[Transcribed page contents]
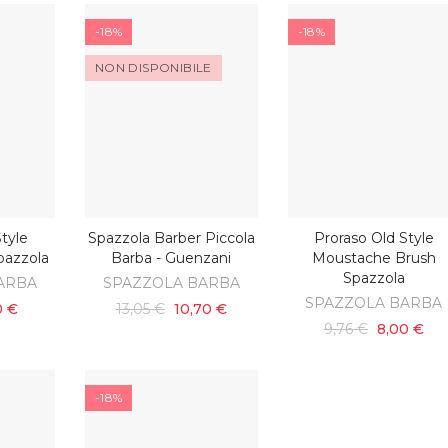
-18%
-18%
NON DISPONIBILE
Style
Spazzola Barber Piccola
Proraso Old Style
SCOPRI
ARRELLO
AGGIUNGI AL CARRELL
pazzola
Barba - Guenzani
Moustache Brush
Spazzola
ARBA
SPAZZOLA BARBA
SPAZZOLA BARBA
0 €
13,05 €
10,70 €
9,76 €
8,00 €
-18%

## Aim of the exercise
Each entry above should be written out again exactly, without its pictures.

## Response to this task
-18%
-18%
NON DISPONIBILE
Style
Spazzola Barber Piccola
Proraso Old Style
SCOPRI
ARRELLO
AGGIUNGI AL CARRELL
pazzola
Barba - Guenzani
Moustache Brush
Spazzola
ARBA
SPAZZOLA BARBA
SPAZZOLA BARBA
0 €
13,05 €
10,70 €
9,76 €
8,00 €
-18%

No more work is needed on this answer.